Assoc. Prof. Dale Herbeck (Communication) is an expert on debate, public argument and freedom of expression issues: "It's said that the recent innovations in communications technology have greatly expanded public discourse, but we actually appear to be moving the opposite way. Look at the development of communication: We went from the speaking model, one communicating to a relative few, to the printing model - one to many - and finally to mass media - one to very many.
"Now, with cable and satellite TV, that mass audience has actually become more segmented. You've got people watching a channel devoted entirely to golf, for example . The Internet also has the illusion of one interacting with many, but it's really become more a case of point-to-point.
"Large companies are buying up more and more space on the World Wide Web, and Web sites are now carrying advertisements. There's a database being developed that will enable politicians or political organizations to put you on an automated e-mail list.
"The Internet, like other communications technology which came before it, is tremendously empowering but is subject to much of the same problems and issues that TV and radio encountered."
Assoc. Research Prof. Richard Spinello (CSOM) is the author of Ethical Aspects of Information Technology and Corporate Instinct: Building a Knowing Enterprise for the 21st Century : "The boom in communications technology has created, or at least exacerbated, some complicated ethical issues in the workplace: privacy versus productivity, for example, and appropriate use of technology. It's also changing the nature of the organization, the relationship between employer and employees.
"Work time used to be strictly defined. But, as first the telephone, then the fax and now e-mail became more widely used in offices, it became commonplace for people to intersperse their personal and business-related communication s .
"Organizations are concerned about this trend for reasons like lost productivity, or the danger of incurring liability if an employee were to misuse the technology, such as to harass or defraud someone. Many chose to strictly monitor employees use of communications technology.
"This has created tension over whether an organization is ferreting out a specific problem, or treading on employees' privacy indiscriminately.
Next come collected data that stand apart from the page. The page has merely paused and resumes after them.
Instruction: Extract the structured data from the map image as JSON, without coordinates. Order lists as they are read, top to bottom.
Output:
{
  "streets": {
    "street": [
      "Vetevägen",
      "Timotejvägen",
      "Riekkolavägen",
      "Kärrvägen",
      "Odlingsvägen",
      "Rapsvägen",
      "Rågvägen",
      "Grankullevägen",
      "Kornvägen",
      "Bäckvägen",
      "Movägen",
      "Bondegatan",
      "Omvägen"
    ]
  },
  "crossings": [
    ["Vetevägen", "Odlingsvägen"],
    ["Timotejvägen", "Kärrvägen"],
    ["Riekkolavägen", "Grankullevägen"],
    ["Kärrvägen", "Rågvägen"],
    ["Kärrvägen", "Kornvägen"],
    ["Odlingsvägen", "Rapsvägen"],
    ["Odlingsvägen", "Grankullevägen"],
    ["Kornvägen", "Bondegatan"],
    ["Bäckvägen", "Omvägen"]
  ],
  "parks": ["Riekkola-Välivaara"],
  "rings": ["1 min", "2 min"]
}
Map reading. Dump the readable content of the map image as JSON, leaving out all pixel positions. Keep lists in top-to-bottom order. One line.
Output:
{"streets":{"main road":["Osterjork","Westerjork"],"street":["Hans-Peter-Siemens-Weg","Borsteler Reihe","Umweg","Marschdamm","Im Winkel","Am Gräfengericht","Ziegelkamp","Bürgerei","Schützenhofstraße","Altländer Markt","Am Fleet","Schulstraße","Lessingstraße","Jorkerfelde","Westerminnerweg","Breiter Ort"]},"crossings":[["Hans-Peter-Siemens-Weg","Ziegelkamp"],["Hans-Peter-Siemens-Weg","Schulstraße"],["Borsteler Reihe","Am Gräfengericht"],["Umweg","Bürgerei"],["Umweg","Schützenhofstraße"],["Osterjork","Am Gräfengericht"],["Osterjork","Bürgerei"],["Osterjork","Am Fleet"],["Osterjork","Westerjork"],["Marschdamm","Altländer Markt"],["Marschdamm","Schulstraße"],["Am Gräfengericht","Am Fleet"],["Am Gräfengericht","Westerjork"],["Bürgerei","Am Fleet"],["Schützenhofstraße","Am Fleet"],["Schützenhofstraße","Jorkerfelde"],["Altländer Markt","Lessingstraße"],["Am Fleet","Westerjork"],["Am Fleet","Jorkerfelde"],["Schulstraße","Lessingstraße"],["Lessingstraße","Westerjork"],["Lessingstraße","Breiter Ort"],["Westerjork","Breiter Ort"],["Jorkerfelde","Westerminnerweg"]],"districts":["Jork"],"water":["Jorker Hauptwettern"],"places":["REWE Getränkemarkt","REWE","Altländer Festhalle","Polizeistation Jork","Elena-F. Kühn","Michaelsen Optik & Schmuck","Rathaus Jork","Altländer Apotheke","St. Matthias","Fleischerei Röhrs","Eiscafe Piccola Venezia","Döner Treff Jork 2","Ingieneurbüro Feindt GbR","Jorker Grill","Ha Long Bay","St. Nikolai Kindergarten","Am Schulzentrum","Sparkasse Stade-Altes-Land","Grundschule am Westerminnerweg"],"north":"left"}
Because communications technology is only going to get better, and because the courts have tended to hold employers responsible for their employees' actions, this is an issue which will not go away any time soon."
Senior Lect. Michael Keith (Communication) , author of Waves of Rancor: Tuning In the Radical Right , has written extensively on the evolution of radio broadcasting: "Radio tends to be overlooked in the communications technology arena, but it has actually proved more impervious to changes than other forms of mass media. Look at broadcast TV, which supplanted radio in popularity: It's now under duress from cable and satellite TV, and no longer has the hold it once did. But radio is still the most-used electronic medium in the world from 6 a.m. until evening.
"New technology is going to affect radio, however. Radio will soon shift from analog to digital. That will motivate consumers to go and get new radios to utilize the new technology. There will also be 'smart receivers,' which will come with small screens that enable the listener to get information about the station or program they're listening to. Ironically, in its infancy television was actually known as 'sight radio,' and now it appears radio will no longer be a sightless medium."